TEXT SEGMENT:
:::
SHAWN RYAN: By the time you got into the hat, I’m just curious. By the time you had gotten to the Hatchet Force, you had said that SOG was kind of being infiltrated with inexperienced operators.
DALE HANSON: Yeah. And I don’t want to offend people by doing that.
SHAWN RYAN: So kind of where I’m going with this is, you know, by the time you were at the Hatchet Force, had you already seen the inexperience infiltrate the SOG? And so what was that like being a reactionary force for a SOG unit that is less capable than when you were in?
DALE HANSON: I think in some ways it showed up in the recon first because the adage that we had in SOG was okay, you get in a firefight or something like that. And the adage was always break contact and continue mission. So as much as you can, you overwhelm them. Broke contact, you need to get them out of the way and then continue the mission if you can, because your job is gathering intelligence.
And the fact that unless it was overwhelming force and it’s imminent disaster for you, you don’t call for an exfiltration. You continue the mission. That ethic didn’t seem to carry over to the new guys because so many of them would get in a firefight and then they pulled out and then went to A and D and got their Bronze Star or whatever, you know.
And we would, we had some missions, but that we are, it was so dense and so forth and you had to sneaky Pete so much and yet you were so successful at it that you didn’t have a firefight. And then you come out of the thing and people would think, “Well, you had a dry hole, nothing happened,” you know, because you didn’t get in the firefight. And it’s like, man, we did what we were supposed to do and didn’t get in the firefight.
How the Hatchet Force Operated
SHAWN RYAN: You know, how would, how would the Hatchet Force work? Would you be, how would you be co-located with a SOG unit that’s on a mission?
DALE HANSON: They could, in other words, if they found something significant, they could radio the information, they could send in a reaction.
SHAWN RYAN: Force so they would turn it over.
DALE HANSON: Yeah, they could do that.
SHAWN RYAN: Okay.
DALE HANSON: Okay. Yeah.
SHAWN RYAN: What kind of significance, I mean, I have there that you did a significant cross border operation?
DALE HANSON: Yeah, things that needed to be acted on right away or they’re going to lose their significance. Perhaps something that stalled the enemy movement going south, wherever they were, that gave you an opportunity right there. If you’re right now, you’re going to do all right, you know.
:::
EXERCISE BRIEF: Reproduce the interview transcript word for word from "DALE HANSON: They" up to and including "SHAWN RYAN: Okay.".

EXCERPTED DATA:
:::
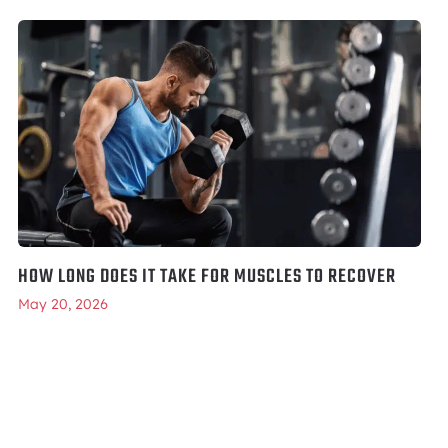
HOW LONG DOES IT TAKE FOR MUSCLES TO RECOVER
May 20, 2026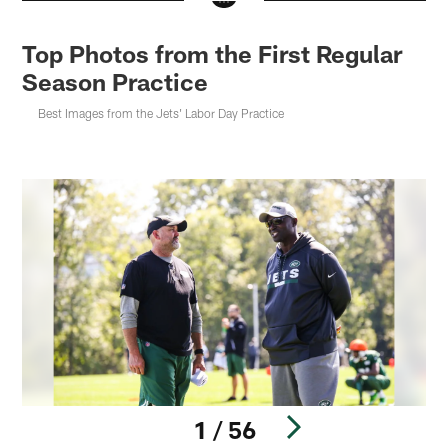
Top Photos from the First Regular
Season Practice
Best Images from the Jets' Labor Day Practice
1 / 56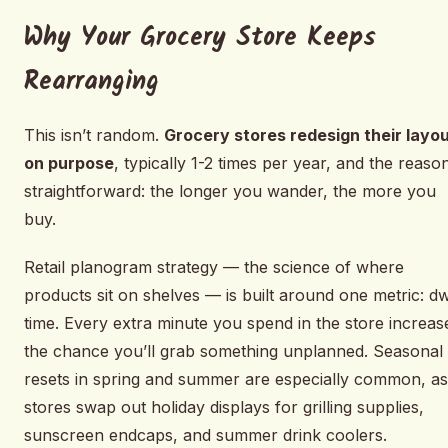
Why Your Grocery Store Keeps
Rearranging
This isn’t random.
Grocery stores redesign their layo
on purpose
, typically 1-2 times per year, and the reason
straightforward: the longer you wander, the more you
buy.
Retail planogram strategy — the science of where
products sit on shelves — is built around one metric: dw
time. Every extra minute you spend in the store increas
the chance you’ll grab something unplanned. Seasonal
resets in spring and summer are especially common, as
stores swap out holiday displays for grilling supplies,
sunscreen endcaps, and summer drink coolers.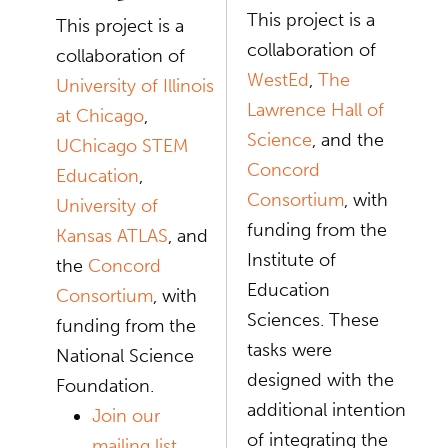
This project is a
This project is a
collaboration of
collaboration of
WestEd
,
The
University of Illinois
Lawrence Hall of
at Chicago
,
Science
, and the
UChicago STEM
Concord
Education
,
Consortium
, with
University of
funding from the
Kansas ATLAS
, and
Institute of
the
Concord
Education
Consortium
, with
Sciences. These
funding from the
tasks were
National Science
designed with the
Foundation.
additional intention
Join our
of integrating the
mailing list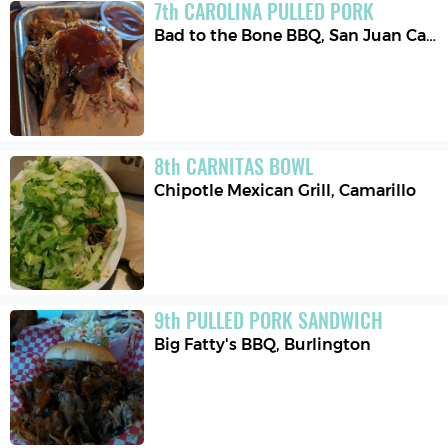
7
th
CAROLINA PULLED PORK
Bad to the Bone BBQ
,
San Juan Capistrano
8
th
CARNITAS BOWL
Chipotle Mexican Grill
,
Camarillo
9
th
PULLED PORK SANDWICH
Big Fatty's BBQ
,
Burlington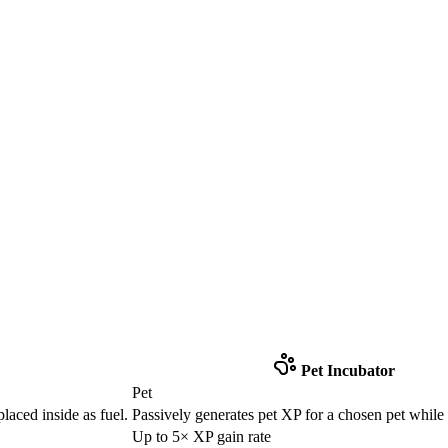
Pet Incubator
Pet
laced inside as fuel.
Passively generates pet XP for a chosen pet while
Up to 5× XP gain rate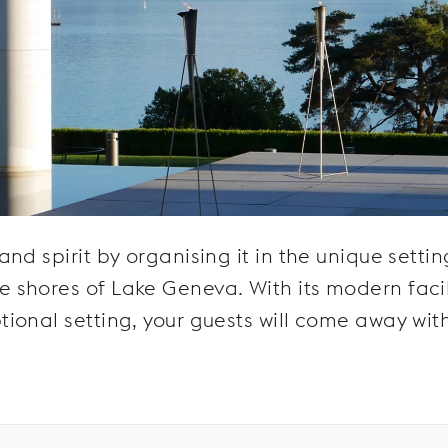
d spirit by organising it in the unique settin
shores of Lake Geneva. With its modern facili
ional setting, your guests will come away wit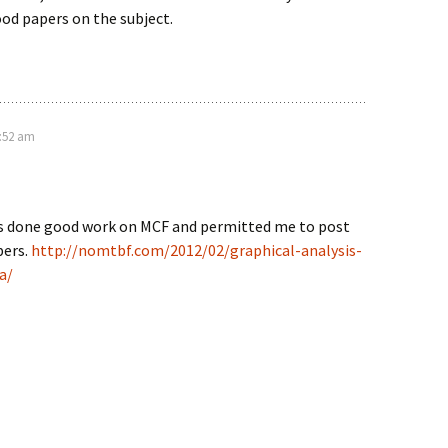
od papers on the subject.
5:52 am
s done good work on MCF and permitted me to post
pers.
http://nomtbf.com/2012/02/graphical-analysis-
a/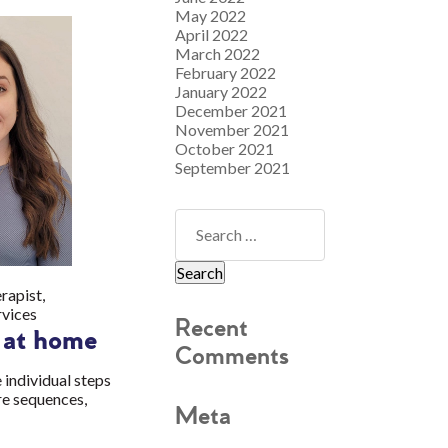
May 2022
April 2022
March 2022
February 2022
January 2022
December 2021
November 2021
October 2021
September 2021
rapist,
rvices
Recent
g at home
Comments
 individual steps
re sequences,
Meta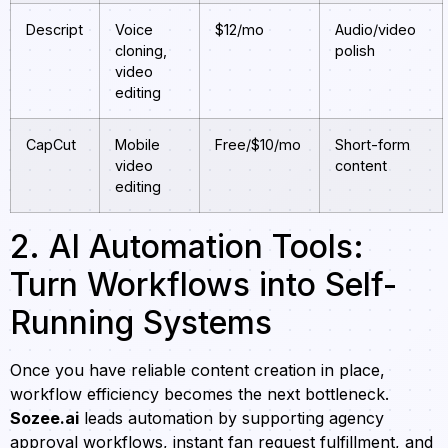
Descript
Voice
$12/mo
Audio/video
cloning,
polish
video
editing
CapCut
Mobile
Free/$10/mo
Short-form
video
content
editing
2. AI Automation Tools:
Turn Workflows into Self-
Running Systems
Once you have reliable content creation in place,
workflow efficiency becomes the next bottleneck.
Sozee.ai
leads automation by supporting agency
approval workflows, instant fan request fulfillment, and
:::
ANSWER TO THE EXERCISE:
DALE HANSON: They could, in other words, if they found something significant, they could radio the information, they could send in a reaction.
SHAWN RYAN: Force so they would turn it over.
DALE HANSON: Yeah, they could do that.
SHAWN RYAN: Okay.